Wednesday 3 March 2021

Your Mid-Week Update for 03/03/21

I wonder how long a person can survive without their lower half.

Now, in order to measure that properly, we need to determine the circumstances under which this person lost their limbs. If it’s slow torture – like taking a bone saw to each leg and gagging them so their screams and cries don’t filter outside the storage room (colloquially named the “murder den”).

Side question: am I using “colloquially” properly? I feel like I’m not. But I also just… HATE English grammar. So much.

Anyways. If I were to use a bone saw to slowly remove a woman’s limbs, their death would be quite quick. Blood loss is imminent and their suffering would be great, but short. I don’t want short.

So, what other options are there?

I had a theory that if I could remove from the waist quickly enough, I could then place the person upright and use their bodyweight to hold all of their limbs together. This was not the case and they just leaked out all over the floor. Death was definitely slower than just hanging them from the ceiling and timing their exsanguination, but it still wasn’t stellar.

What if I added heat?

I had to get James’ help for this because I am strong but I’m not insane – I’m also 43 and not an idiot. This part of the experiment took a very long time (and two of my best rags because he bit clean through one and bled through another when they split their tongue. What a shame) but it was worth it to finally get an answer to my question.

We turned on the iron to its maximum – which we already know is more than hot enough to cauterize a wound – and got my thinnest saw. Clean cuts are a necessity for this kind of surgery. Between the two of us, we sliced and burned along the man’s torso, circling his middle until we’d cut through the center.

Like a melon.

Think of it like slicing a melon and wiping as you go to keep the juices from spilling out.

What we were left with was the upper half of a human body still pumping blood and showing brain activity. Poor lamb came in and out of consciousness throughout the whole ordeal. I imagine the pain was excruciating given the tears and rags they went through. But at the end of it all, they were still alive.
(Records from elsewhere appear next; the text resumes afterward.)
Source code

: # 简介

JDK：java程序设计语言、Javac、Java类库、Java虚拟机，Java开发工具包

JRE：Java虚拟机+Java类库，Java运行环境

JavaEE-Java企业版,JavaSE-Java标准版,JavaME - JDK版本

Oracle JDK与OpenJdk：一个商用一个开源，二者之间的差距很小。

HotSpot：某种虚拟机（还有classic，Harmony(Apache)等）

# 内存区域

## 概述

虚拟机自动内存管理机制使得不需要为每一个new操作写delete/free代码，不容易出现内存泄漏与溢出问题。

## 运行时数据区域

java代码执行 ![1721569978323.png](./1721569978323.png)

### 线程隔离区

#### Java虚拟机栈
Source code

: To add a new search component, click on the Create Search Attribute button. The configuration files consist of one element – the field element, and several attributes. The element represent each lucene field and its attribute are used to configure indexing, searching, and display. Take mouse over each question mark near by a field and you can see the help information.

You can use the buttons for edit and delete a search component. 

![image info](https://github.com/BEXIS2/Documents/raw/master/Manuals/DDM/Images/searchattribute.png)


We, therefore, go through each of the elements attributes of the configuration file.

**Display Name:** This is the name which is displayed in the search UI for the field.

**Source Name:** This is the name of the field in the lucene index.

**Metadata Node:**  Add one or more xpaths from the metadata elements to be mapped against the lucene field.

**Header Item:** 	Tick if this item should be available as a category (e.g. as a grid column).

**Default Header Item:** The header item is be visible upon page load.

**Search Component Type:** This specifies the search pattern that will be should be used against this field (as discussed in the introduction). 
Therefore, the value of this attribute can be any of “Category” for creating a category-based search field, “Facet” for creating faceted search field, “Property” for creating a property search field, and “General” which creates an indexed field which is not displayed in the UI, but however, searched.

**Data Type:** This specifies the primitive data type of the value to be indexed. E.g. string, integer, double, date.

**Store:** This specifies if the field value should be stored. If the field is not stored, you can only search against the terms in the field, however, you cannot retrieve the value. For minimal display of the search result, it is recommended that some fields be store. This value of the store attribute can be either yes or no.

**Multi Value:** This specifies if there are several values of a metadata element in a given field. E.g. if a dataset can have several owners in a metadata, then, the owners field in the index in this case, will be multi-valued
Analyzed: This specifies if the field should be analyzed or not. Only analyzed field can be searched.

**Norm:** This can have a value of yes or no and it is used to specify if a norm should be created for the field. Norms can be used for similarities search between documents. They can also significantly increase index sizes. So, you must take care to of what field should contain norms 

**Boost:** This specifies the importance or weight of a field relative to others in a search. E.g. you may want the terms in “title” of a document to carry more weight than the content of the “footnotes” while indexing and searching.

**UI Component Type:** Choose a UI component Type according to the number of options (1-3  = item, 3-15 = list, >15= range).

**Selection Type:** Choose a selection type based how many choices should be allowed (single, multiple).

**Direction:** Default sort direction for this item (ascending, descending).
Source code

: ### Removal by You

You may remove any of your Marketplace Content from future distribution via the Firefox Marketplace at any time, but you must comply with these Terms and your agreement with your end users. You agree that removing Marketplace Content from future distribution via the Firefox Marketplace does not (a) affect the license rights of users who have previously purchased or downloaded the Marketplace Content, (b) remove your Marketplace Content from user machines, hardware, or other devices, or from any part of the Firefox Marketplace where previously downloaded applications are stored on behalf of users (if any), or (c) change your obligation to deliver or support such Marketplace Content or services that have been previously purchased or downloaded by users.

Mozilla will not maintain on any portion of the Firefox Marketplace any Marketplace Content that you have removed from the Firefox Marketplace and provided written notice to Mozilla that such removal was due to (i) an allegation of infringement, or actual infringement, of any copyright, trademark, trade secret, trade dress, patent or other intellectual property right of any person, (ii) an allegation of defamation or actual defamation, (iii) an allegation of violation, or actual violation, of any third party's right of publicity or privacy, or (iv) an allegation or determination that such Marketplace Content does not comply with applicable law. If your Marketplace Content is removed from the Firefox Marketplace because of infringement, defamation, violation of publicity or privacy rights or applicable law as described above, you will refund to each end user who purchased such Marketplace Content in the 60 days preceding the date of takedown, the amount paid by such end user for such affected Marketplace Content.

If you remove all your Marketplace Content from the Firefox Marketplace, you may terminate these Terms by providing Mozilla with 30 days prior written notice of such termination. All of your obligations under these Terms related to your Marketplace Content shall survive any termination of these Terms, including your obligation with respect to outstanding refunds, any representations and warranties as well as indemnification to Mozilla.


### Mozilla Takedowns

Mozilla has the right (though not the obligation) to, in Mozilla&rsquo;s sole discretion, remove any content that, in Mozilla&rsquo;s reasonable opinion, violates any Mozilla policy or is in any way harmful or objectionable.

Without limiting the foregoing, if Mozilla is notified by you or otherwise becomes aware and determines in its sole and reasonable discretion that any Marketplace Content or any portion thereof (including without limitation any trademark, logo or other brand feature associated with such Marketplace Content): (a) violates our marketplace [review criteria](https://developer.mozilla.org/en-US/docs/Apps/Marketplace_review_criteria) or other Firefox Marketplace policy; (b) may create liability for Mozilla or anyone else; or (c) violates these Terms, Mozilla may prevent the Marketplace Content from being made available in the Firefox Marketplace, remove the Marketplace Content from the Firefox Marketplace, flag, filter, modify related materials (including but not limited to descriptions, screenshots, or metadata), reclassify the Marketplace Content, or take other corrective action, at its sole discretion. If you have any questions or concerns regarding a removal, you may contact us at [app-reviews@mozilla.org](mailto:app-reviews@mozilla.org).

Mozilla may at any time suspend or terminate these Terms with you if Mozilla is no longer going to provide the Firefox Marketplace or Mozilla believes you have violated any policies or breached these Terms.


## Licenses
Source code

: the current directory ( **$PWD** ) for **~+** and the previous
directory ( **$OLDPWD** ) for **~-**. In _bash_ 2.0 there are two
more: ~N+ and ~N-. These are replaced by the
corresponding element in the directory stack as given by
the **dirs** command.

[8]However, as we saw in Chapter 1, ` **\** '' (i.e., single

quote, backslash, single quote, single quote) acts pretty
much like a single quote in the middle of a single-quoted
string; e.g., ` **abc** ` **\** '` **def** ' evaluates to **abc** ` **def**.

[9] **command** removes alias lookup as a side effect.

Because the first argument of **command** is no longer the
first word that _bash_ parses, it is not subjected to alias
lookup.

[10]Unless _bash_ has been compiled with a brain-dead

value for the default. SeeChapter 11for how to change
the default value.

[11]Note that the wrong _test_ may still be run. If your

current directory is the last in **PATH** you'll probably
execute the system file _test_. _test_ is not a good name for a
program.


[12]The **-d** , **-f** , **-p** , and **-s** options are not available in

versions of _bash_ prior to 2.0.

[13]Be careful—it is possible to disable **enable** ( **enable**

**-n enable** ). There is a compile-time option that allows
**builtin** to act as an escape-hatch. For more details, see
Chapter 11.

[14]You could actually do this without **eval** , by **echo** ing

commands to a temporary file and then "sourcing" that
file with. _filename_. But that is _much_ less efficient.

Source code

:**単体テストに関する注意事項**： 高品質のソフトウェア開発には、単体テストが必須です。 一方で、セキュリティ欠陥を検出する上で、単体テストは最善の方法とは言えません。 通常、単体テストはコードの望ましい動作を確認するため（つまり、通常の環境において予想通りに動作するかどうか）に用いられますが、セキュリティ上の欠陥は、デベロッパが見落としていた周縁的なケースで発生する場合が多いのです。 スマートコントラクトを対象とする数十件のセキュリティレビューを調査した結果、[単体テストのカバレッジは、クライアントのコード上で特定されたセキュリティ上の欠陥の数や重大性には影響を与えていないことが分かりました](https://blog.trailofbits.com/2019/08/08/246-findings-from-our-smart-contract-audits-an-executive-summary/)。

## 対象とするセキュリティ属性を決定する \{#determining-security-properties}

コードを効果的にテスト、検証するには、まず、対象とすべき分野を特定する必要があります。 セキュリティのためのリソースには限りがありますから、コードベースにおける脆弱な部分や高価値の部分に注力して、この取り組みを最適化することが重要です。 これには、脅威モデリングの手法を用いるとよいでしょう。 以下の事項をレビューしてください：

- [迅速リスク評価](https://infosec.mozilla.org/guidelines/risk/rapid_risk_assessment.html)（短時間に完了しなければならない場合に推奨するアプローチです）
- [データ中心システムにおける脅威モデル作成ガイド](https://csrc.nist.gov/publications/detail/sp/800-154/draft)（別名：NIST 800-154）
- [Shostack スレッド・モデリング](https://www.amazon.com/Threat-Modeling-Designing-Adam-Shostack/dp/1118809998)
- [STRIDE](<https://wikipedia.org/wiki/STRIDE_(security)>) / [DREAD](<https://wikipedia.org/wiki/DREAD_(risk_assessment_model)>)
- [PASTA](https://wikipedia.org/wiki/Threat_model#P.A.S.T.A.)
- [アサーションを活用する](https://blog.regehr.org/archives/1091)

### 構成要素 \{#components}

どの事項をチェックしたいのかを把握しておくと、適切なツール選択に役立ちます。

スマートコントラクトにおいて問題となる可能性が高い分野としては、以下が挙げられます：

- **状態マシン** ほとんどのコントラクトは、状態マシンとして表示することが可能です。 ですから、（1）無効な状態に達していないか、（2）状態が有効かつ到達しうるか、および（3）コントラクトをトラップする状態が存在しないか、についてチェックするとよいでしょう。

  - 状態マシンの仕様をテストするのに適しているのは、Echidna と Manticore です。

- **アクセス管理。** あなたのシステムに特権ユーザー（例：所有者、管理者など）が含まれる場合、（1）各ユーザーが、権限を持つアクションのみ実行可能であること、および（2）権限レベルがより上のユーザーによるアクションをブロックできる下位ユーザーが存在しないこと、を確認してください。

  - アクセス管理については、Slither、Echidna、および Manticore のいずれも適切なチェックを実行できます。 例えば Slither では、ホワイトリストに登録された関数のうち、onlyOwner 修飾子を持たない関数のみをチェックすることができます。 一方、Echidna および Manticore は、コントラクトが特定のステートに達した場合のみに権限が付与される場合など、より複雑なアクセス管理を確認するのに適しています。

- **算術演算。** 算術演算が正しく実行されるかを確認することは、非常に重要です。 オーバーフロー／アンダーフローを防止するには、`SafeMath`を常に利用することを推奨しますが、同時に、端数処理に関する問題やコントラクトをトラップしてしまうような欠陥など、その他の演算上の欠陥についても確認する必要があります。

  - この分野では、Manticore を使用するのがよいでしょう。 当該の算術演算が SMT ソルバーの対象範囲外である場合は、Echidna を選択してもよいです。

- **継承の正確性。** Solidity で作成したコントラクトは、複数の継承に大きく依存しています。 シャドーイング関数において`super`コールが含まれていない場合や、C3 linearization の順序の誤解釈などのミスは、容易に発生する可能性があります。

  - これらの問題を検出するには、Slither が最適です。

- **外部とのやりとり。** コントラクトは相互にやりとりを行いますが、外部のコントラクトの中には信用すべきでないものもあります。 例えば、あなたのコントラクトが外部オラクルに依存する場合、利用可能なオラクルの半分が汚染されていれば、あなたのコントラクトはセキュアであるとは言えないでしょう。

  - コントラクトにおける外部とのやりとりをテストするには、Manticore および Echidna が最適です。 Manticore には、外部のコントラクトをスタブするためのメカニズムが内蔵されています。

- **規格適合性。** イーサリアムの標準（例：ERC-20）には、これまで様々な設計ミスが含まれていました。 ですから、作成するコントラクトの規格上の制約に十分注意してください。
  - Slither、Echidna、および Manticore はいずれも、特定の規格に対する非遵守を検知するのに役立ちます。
The skin essentially puckered under itself as the flesh was burned so it closed itself off at the bottom. It was not a colour I’d ever seen on a human being before (almost burgundy with bits of white and green seeping out) which was actually really cool.

We kept him hydrated – though they threw up every few hours so it was difficult to keep up. They survived a day. Well, probably a day. When he left at the end of the night, they were alive. James and I took turns going to check on them, staying for a few hours at a time before trading places. Sometime between switching shifts the next night, they died.

This time, they didn’t die from blood loss, so I count it as an improvement. We talked about doing an autopsy to determine the actual cause of death but honestly, I’m an amateur mortician at best. My knowledge of anatomy is better than most, but I wouldn’t be able to properly diagnose his cause of death.

So, we decided to leave the body for the coroner a few cities over. A case like this would obviously make local news so it would be easy to keep track as their investigation ran on. I hope they can give us more information.

If you can’t learn from your missteps, what was the point?